NY Common sticks with PE amid scandal investigation

The pension’s $200m commitment to Hellman & Friedman, is evidence that it plans to continue to back private equity funds despite an ongoing pay-to-play investigation.

The New York State Common Retirement Fund disclosed that it committed $200 million to Hellman & Friedman’s seventh fund, which closed in October after collecting $8.8 billion.

Hellman & Friedman did not use a placement agent to solicit the investment from New York Common, which made the commitment in September. The firm’s seventh fund is focusing on investments between $300 million and $1.2 billion, primarily in the US and Europe.

The $116.5 billion pension has been in the center of a pay-to-play scandal under which political operatives allegedly strong-armed investment firms to pay them in exchange for commitments from the pension.

Related investigations over pension pay-to-play have sprung up in New Mexico and California.

In the wake of the scandal becoming public knowledge in March, New York Common initiated several reforms to try and prevent similar behavior for happening again.
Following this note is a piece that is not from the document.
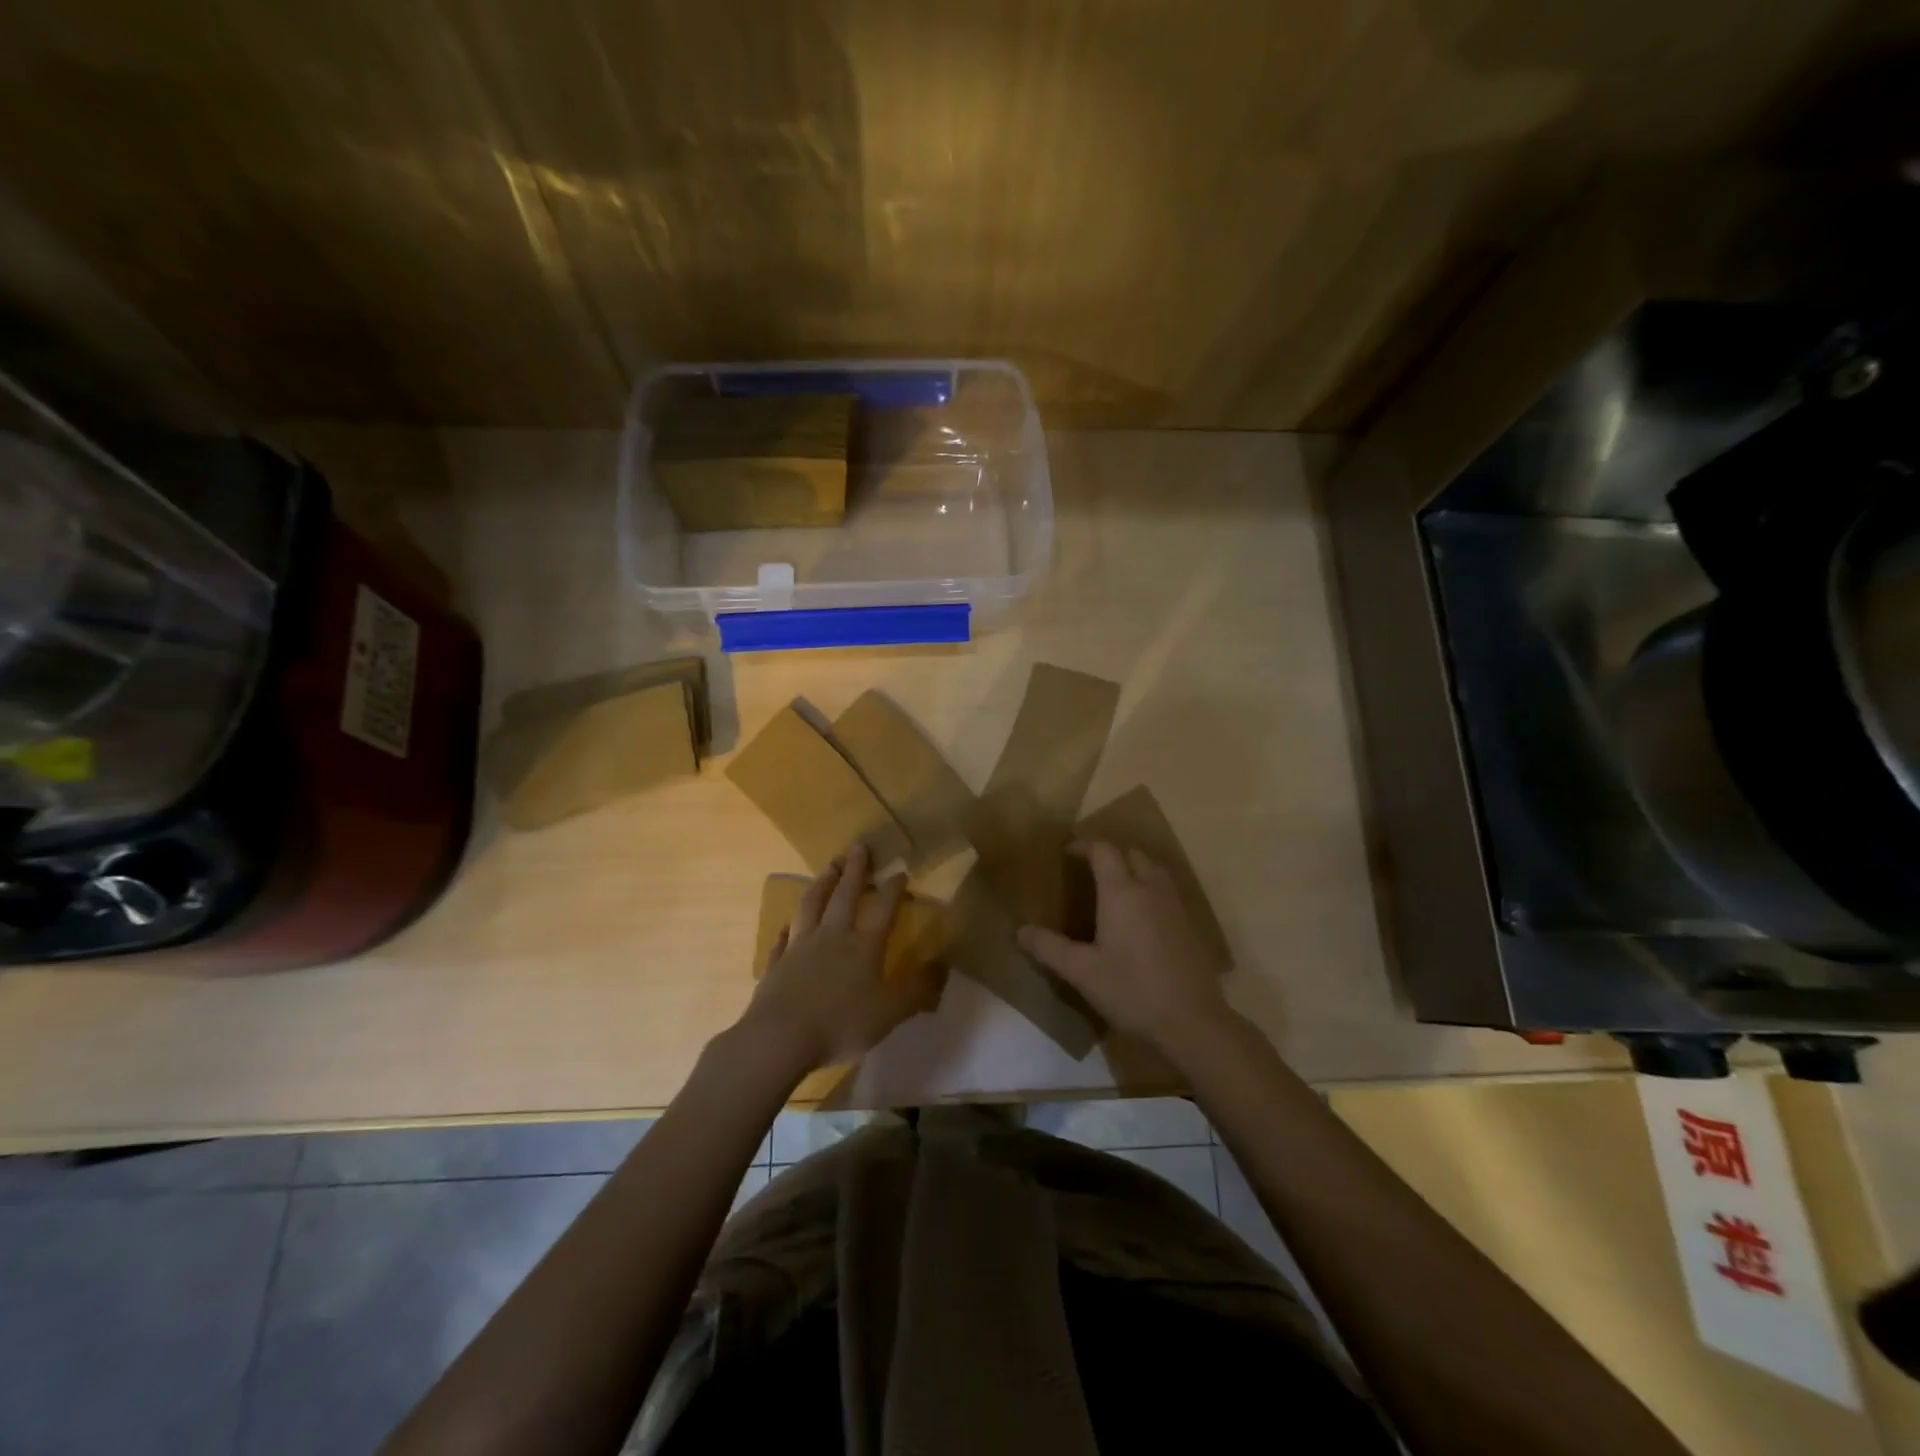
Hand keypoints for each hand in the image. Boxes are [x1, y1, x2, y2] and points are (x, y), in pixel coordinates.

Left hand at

The pension banned the use of placement agents by investment firms seeking commitments and initiated a review of its investments.

New York Attorney General Andrew Cuomo recently introduced legislation that would convert New York’s single-fiduciary pension model into a board structure. The pension is currently overseen by New York Comptroller Thomas DiNapoli.

The US Securities and Exchange Commission is considering a nation-wide ban on the use of placement agents by investment firms to solicit investments from public pensions.

Amid the clamor of the scandal, New York Common has continued to invest in private equity. The pension committed $100 million to TA Associates eleventh fund in July and $50 million to Falcon Strategic Partners, targeting $750 million, in June. TA XI closed on $4 billion in August.